The scaffolding atop the State House should be finished this week, wrapping up a year of preparation and setting the stage for the summerlong project to replace the gold leaf on the dome.
Just getting ready for the job has taken months and cost roughly $1.3 million. That was to avoid problems that occurred the last time around, said Theodore Kupper, administrator of the Bureau of Public Works, who is overseeing the $2.8 million project.
“The issue was how to have scaffolding on a roof that couldn’t support 30 feet of scaffolding the last time, and we want 90 feet of scaffolding, all the way up to the eagle,” he said.
As Kupper tells it, the last time the gold leaf was replaced on the State House, in 1993, workers reached part of the dome by sitting in hanging bosun’s chairs suspended from beams stuck out of the windows of the cupola atop the dome, called the lantern.
While relatively easy to install and less expensive, this system made for slow work, which appears to have contributed to problems with the gold leaf. The gilding on the dome began to visibly flake off in recent years, but should have lasted a decade or even two decades longer.
The last time the work was done, Kupper said, workers stripped off the gold leaf then primed the copper dome and covered it with what is known as “size,” a material that adheres well to the gold leaf. Because of the slow work pace, however, the job wasn’t finished in time.
“It sat over the winter, and they came back the following spring and finished gilding,” Kupper said.
Winter wear on the under-layer helps explain why the gold leaf didn’t stick as long as it should have. An analysis by the state recommended the entire gilding process should be completed in a single season, which required much more extensive preparation.
“The only way to accomplish the goal of having it all in one season was to set scaffolding around the dome – to get multiple platforms of workers up there, and even more importantly, to get material flow up to the work areas and debris flow down in an efficient way,” Kupper said.
The resulting structure, built by Maine-based Seacoast Scaffolding using material from its Loudon Road facility, is huge. The scaffolding, workers and construction material will weigh almost half a million pounds.
That size poses a problem, because last time around some scaffolding was placed on the roof of the State House and, Kupper said, “Anecdotally we had learned that at least in a couple of spots the scaffolding had punched through the roof.”
Yet the earlier scaffolding rose only about 30-feet the bottom of the gilded portion of the dome, and was much smaller than the current version.
Last year, workers built a structural steel platform atop the State House roof that rested on the building’s masonry walls. It required removal of two gable roofs on both sides of dome as well as lots of other construction. The platform sits around the very base of the dome and can support the half-million-pound scaffolding.
There’s one more complication – involving the wind.
“Scaffolding is an interesting product. Even without the safety netting, it’s basically like a sail,” Kupper said.
Scaffolding usually rests against the building, using cushioned pads called bumps, to keep it from blowing away.
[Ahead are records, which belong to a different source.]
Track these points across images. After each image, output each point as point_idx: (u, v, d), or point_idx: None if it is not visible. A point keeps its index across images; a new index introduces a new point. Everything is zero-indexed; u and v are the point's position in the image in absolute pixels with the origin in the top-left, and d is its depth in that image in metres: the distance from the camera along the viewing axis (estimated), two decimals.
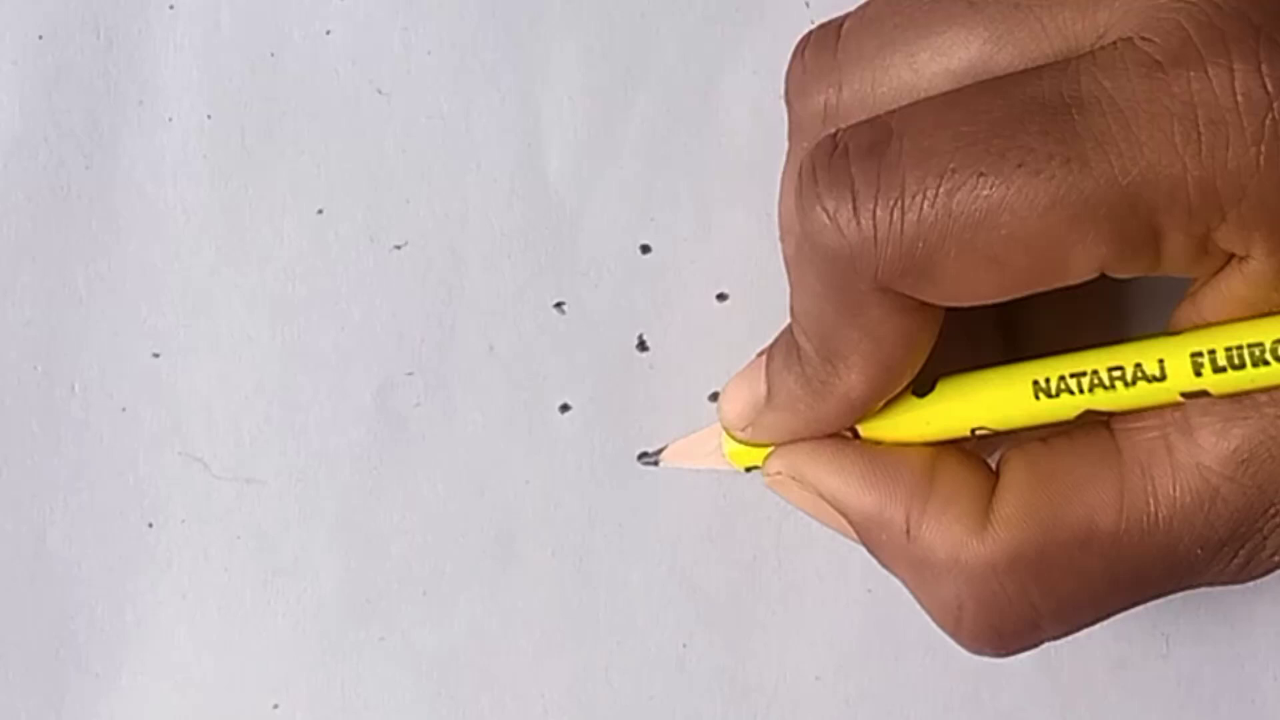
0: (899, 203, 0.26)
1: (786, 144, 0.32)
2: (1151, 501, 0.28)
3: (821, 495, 0.31)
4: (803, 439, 0.31)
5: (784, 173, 0.32)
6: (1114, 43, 0.26)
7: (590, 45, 0.36)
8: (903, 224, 0.26)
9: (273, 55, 0.36)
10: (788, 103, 0.31)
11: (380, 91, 0.36)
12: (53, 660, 0.36)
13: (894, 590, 0.37)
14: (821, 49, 0.30)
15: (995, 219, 0.26)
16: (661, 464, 0.36)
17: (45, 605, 0.36)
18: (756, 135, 0.36)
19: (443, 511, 0.36)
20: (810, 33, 0.31)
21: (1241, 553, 0.28)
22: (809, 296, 0.29)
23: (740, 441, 0.33)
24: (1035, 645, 0.30)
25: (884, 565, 0.31)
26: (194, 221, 0.36)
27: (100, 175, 0.35)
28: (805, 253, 0.28)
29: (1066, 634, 0.30)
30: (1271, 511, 0.28)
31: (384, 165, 0.36)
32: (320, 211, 0.36)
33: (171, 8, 0.35)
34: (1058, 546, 0.28)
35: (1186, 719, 0.37)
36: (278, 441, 0.36)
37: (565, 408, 0.36)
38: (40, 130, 0.35)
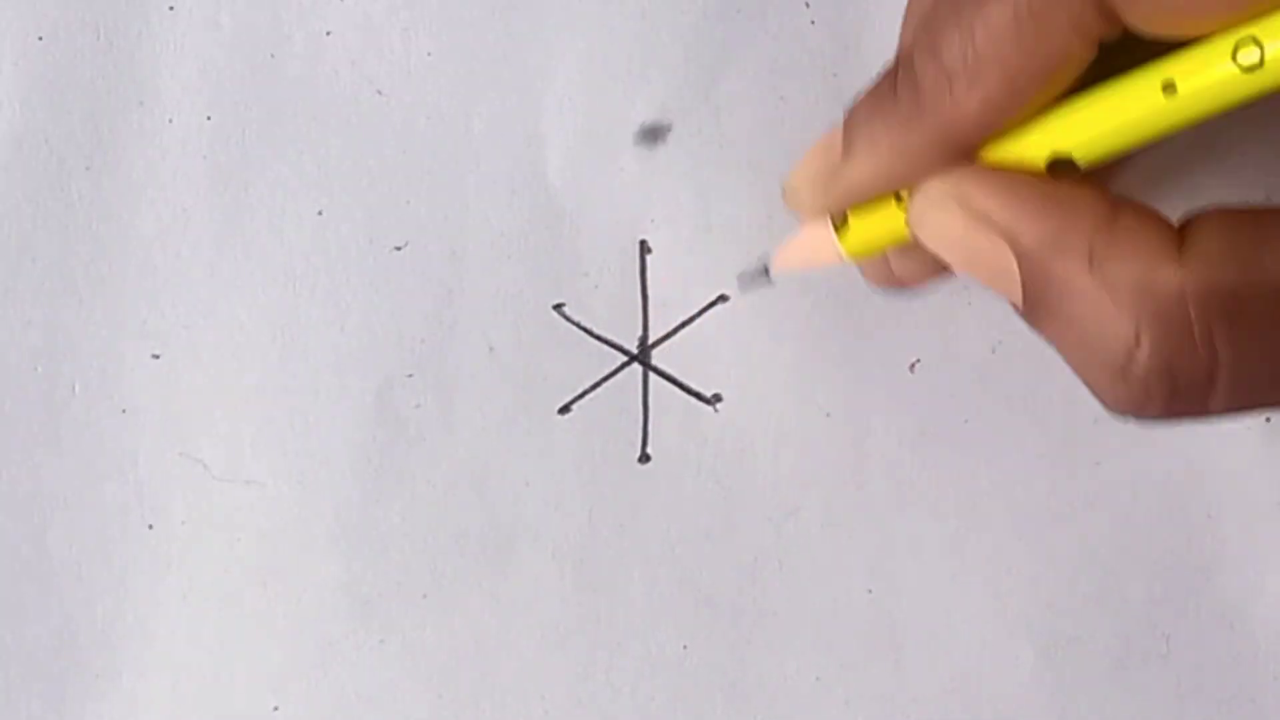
0: None
1: None
2: None
3: (991, 219, 0.28)
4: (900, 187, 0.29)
5: None
6: None
7: (590, 45, 0.36)
8: None
9: (273, 56, 0.36)
10: None
11: (380, 92, 0.36)
12: (53, 660, 0.36)
13: (894, 590, 0.37)
14: None
15: None
16: (774, 276, 0.33)
17: (45, 605, 0.36)
18: (756, 135, 0.36)
19: (443, 513, 0.36)
20: None
21: None
22: None
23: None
24: (1197, 413, 0.28)
25: (1033, 318, 0.29)
26: (194, 221, 0.36)
27: (100, 175, 0.35)
28: None
29: (1233, 409, 0.28)
30: None
31: (384, 166, 0.36)
32: (320, 212, 0.36)
33: (171, 9, 0.35)
34: (1255, 290, 0.26)
35: (1186, 719, 0.37)
36: (278, 443, 0.36)
37: (565, 409, 0.36)
38: (40, 130, 0.35)
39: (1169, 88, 0.26)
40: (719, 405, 0.37)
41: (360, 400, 0.36)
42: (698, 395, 0.36)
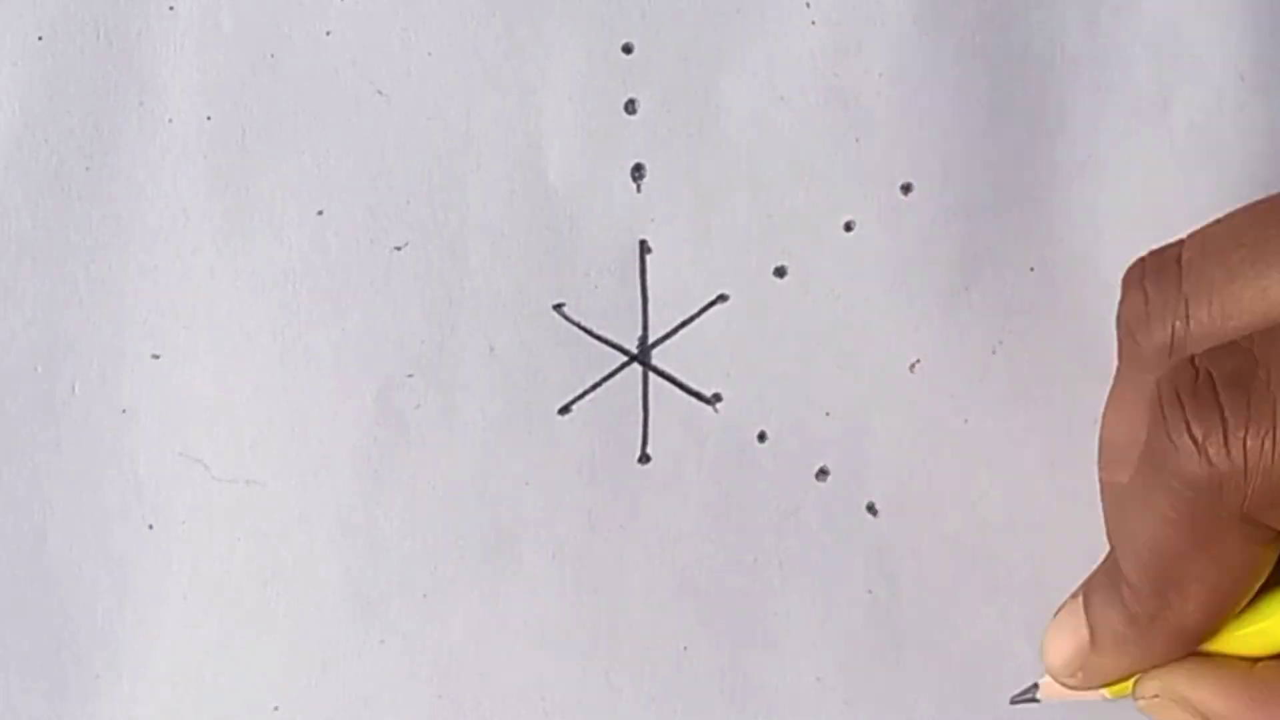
0: (1271, 433, 0.26)
1: (1115, 369, 0.32)
2: None
3: (1207, 714, 0.31)
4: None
5: (1110, 399, 0.32)
6: None
7: (590, 45, 0.36)
8: (1274, 454, 0.26)
9: (273, 56, 0.36)
10: (1125, 332, 0.31)
11: (380, 92, 0.36)
12: (53, 660, 0.36)
13: (894, 590, 0.37)
14: (1163, 280, 0.30)
15: None
16: (1041, 699, 0.35)
17: (45, 605, 0.36)
18: (756, 135, 0.36)
19: (443, 513, 0.36)
20: (1143, 261, 0.31)
21: None
22: (1153, 524, 0.29)
23: (1070, 688, 0.33)
24: None
25: None
26: (194, 221, 0.36)
27: (100, 175, 0.35)
28: (1158, 480, 0.28)
29: None
30: None
31: (384, 165, 0.36)
32: (320, 212, 0.36)
33: (172, 8, 0.35)
34: None
35: None
36: (278, 443, 0.36)
37: (565, 409, 0.36)
38: (40, 130, 0.35)
39: None
40: (719, 405, 0.37)
41: (360, 400, 0.36)
42: (698, 395, 0.36)
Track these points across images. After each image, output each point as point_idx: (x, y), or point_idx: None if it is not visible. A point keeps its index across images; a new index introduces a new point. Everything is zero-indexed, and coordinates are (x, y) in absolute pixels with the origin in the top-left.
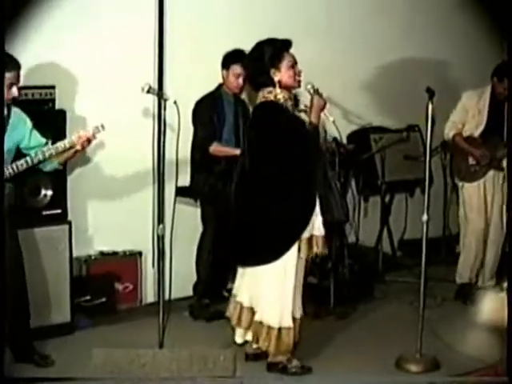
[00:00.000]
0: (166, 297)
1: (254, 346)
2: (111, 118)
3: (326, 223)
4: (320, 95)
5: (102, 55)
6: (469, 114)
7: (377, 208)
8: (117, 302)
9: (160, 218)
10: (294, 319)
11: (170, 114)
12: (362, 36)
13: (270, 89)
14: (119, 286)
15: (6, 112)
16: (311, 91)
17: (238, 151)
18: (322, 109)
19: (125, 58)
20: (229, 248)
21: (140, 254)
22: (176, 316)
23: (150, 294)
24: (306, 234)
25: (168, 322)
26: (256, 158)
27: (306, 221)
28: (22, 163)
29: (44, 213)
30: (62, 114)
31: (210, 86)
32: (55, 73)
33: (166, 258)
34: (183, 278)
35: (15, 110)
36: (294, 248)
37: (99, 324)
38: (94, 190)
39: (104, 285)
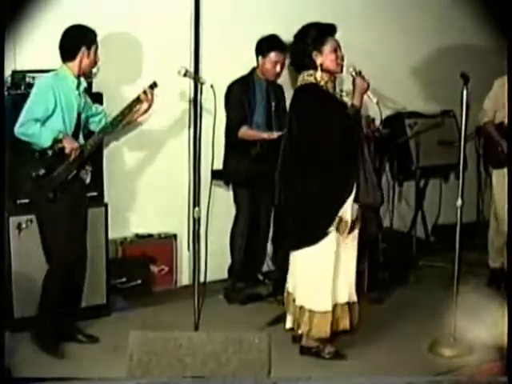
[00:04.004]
0: (201, 279)
1: (299, 331)
2: None
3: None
4: (362, 77)
5: (138, 39)
6: (499, 102)
7: (411, 193)
8: (152, 284)
9: (196, 201)
10: (336, 305)
11: (206, 98)
12: (398, 21)
13: (311, 71)
14: (154, 269)
15: None
16: (353, 73)
17: (265, 135)
18: (365, 91)
19: (161, 42)
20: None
21: (175, 236)
22: (211, 299)
23: (185, 277)
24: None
25: (203, 305)
26: (296, 140)
27: (339, 205)
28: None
29: None
30: (99, 97)
31: (246, 70)
32: None
33: (202, 240)
34: (218, 260)
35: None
36: (332, 232)
37: (135, 306)
38: (130, 172)
39: (139, 267)
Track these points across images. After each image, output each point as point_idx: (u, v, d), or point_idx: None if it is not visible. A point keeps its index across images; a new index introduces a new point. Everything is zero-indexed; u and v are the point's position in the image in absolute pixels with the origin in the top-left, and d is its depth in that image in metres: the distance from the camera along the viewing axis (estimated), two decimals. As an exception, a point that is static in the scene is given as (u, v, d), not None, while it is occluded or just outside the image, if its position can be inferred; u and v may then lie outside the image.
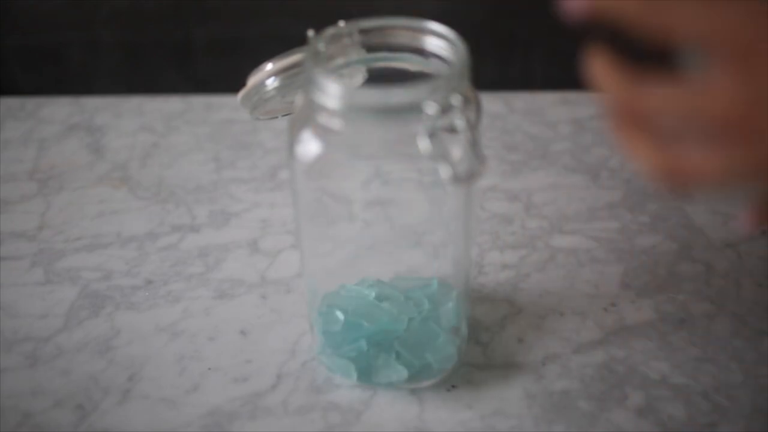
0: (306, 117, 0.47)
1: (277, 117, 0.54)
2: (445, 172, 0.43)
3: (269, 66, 0.52)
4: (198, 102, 0.87)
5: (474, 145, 0.44)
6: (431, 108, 0.43)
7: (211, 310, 0.61)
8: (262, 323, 0.60)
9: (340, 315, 0.54)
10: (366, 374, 0.53)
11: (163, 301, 0.62)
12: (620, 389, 0.54)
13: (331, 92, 0.44)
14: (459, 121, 0.44)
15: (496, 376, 0.55)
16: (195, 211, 0.71)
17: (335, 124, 0.45)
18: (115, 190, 0.73)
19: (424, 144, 0.43)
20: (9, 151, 0.80)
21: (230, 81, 0.95)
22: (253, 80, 0.52)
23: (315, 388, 0.54)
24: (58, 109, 0.86)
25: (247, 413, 0.53)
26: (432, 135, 0.43)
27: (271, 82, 0.51)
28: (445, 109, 0.44)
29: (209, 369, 0.56)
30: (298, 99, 0.49)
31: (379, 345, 0.53)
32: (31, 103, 0.87)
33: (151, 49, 0.93)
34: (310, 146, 0.47)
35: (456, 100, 0.44)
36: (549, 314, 0.60)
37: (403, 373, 0.52)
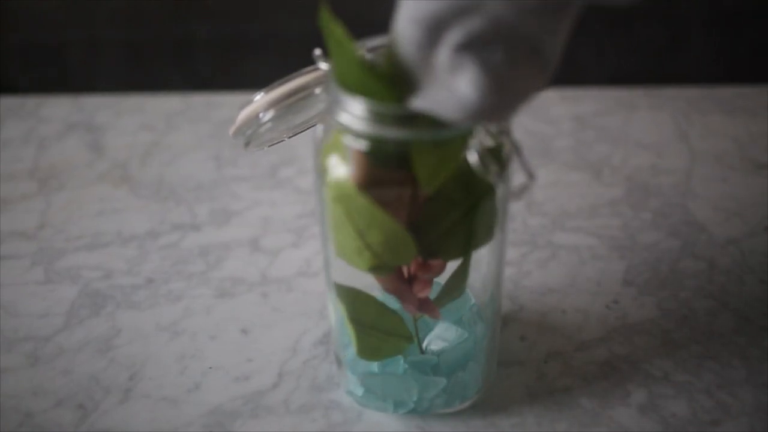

But the dome, a post-and-beam structure erected in 1819, basically just sits on top of the State House, Kupper said. It is attached by only 32 bolts.
“Our scaffolding couldn’t employ bumps. If it did and the wind came along, it could literally push the dome off the building,” he said.
Instead, guy-wires had to be built all around, connecting the scaffolding to the platform and holding it down.
If all goes as planned, the safety certification for the scaffolding will be finished this week.
After some maintenance work on the lantern, Kupper said, Evergreene Architectural Arts of New York City will come for preparatory testing and then begin the process of putting sheets of microscopically thin gold on the dome.
Work on the gilding is set to begin the week of May 16.